Entregando a pasta ao futuro médico, Fernandes continuou:
- Abra, meu filho.
- O que há nesta pasta, pai?
- Você terá que abrir para saber, filho.
Junior abriu a pasta e dentro dela encontrou a escritura de um imóvel em seu nome e a chave de um automóvel.
- O que é tudo isso, pai? – exclamou Junior.
- Isso é o seu futuro, filho. Este era um sonho de sua mãe, mas ela morreu antes de poder realizá-lo, contudo, já que você decidiu ser médico, eu resolvi entregar o projeto a você.
- Mais pai, é uma grande responsabilidade que o senhor está colocando em minhas mãos! Eu mal comecei a faculdade de medicina e o senhor quer que eu administre uma clínica inteira?

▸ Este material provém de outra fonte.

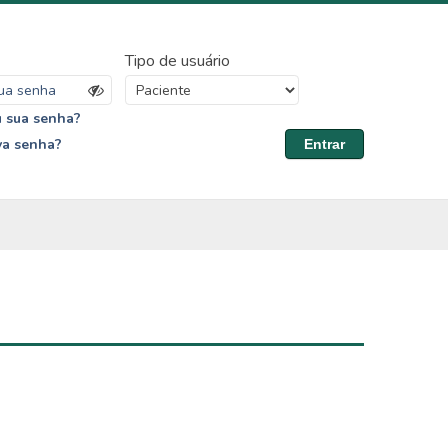
Tipo de usuário
 sua senha?
va senha?
Entrar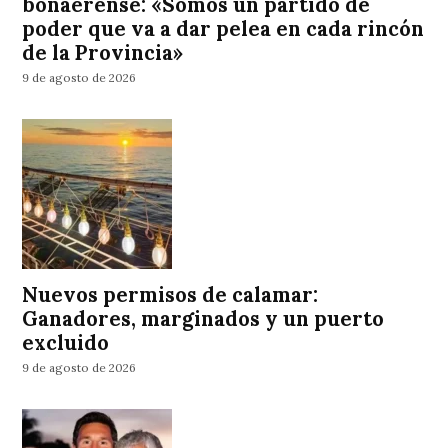
bonaerense: «Somos un partido de
poder que va a dar pelea en cada rincón
de la Provincia»
9 de agosto de 2026
Nuevos permisos de calamar:
Ganadores, marginados y un puerto
excluido
9 de agosto de 2026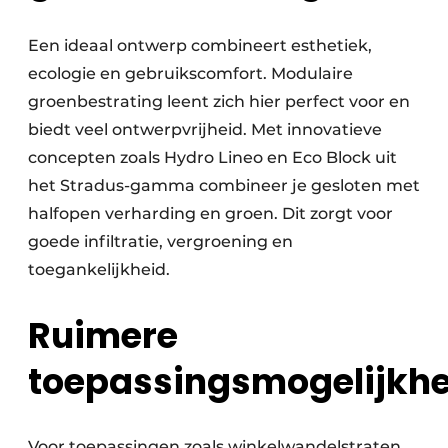
Een ideaal ontwerp combineert esthetiek,
ecologie en gebruikscomfort. Modulaire
groenbestrating leent zich hier perfect voor en
biedt veel ontwerpvrijheid. Met innovatieve
concepten zoals Hydro Lineo en Eco Block uit
het Stradus-gamma combineer je gesloten met
halfopen verharding en groen. Dit zorgt voor
goede infiltratie, vergroening en
toegankelijkheid.
Ruimere
toepassingsmogelijkh
Voor toepassingen zoals winkelwandelstraten,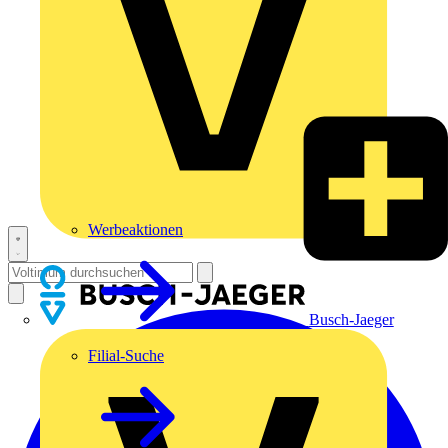
Werbeaktionen
Busch-Jaeger
Filial-Suche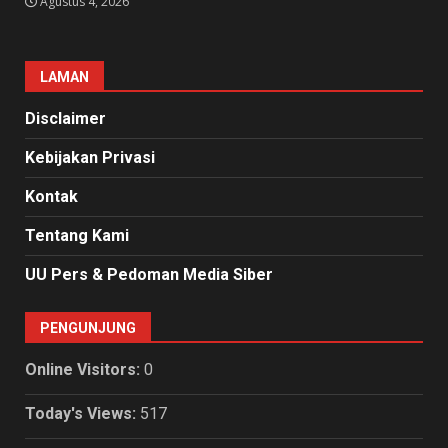
Agustus 4, 2026
LAMAN
Disclaimer
Kebijakan Privasi
Kontak
Tentang Kami
UU Pers & Pedoman Media Siber
PENGUNJUNG
Online Visitors:
0
Today's Views:
517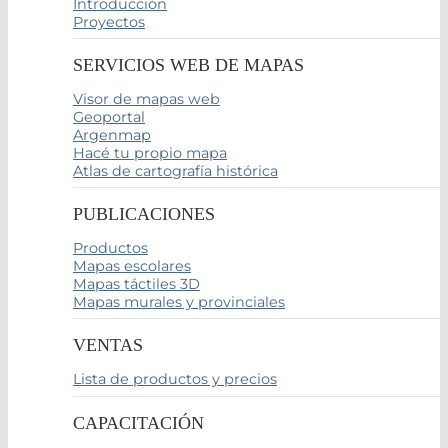
Introducción
Proyectos
SERVICIOS WEB DE MAPAS
Visor de mapas web
Geoportal
Argenmap
Hacé tu propio mapa
Atlas de cartografía histórica
PUBLICACIONES
Productos
Mapas escolares
Mapas táctiles 3D
Mapas murales y provinciales
VENTAS
Lista de productos y precios
CAPACITACIÓN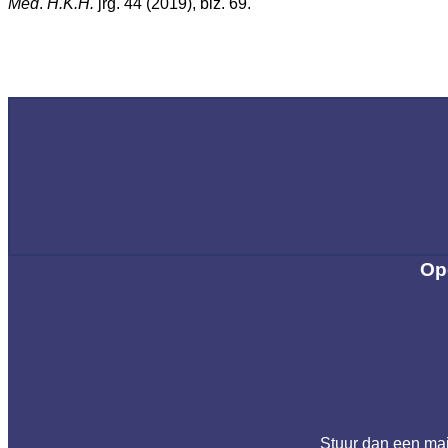
Med
.
H.K.H.
jrg. 44 (2019), blz. 69.
Op
Stuur dan een ma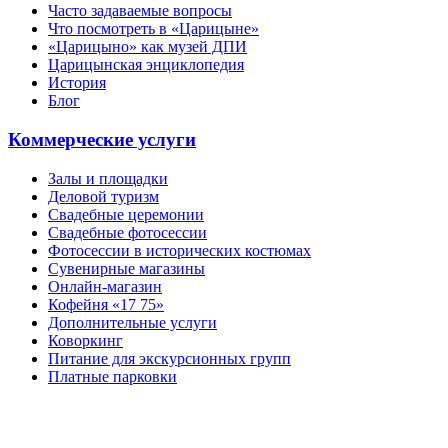
Часто задаваемые вопросы
Что посмотреть в «Царицыне»
«Царицыно» как музей ДПИ
Царицынская энциклопедия
История
Блог
Коммерческие услуги
Залы и площадки
Деловой туризм
Свадебные церемонии
Свадебные фотосессии
Фотосессии в исторических костюмах
Сувенирные магазины
Онлайн-магазин
Кофейня «17 75»
Дополнительные услуги
Коворкинг
Питание для экскурсионных групп
Платные парковки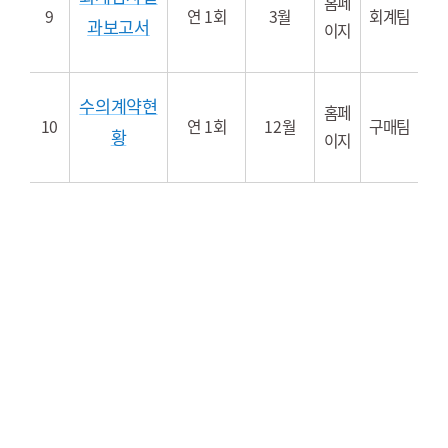
홈페
9
연 1회
3월
회계팀
과보고서
이지
수의계약현
홈페
10
연 1회
12월
구매팀
황
이지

- Bem..., meu filho, não se preocupe com isto , agora uma vez que a obra está parada e do mesmo jeito que sua mãe a deixou. Será necessário que você primeiro veja o local para decidir se vai querer fazer algumas mudanças ou vai querer apenas restaurar o projeto original. Nesta pasta tem a planta do imóvel, você estudará o projeto e depois me dirá o que achou dele.
- Certo, eu vou examinar tudo com atenção, sim.
- Amanhã você precisará ir até nosso escritório para assinar toda a documentação do imóvel.
- Não precisa, pai e, além do mais, eu só poderia ir ao final da tarde, por causa da faculdade.
- Precisa sim, meu filho, pois vai que a manhã eu venha a faltar, quem vai poder provar que dei este prédio a você?
- Que isso, pai! Pare de dizer bobagens, sou só eu e Laura! Por que iríamos brigar por causa de herança? Jamais!
- Nunca se sabe, filho, nunca se sabe... deixe para lá, depois a gente fala de novo sobre isto... Vamos ver o outro presente.
Pai e filho saíram da sala em direção à parte de trás do salão de festa. Quando Junior levantou a capa que cobria o automóvel, não pode conter as lagrimas, abraçou o pai sem nada dizer, a voz lhe faltava. Com muito esforço, ele conseguiu falar:
- Obrigado, pai! É exatamente o carro que eu sonhava ter um dia.
Junior entrou na pick-up, colocou a chave na ignição e a girou, o motor começou a funcionar e, minutos depois, ele já estava na rua.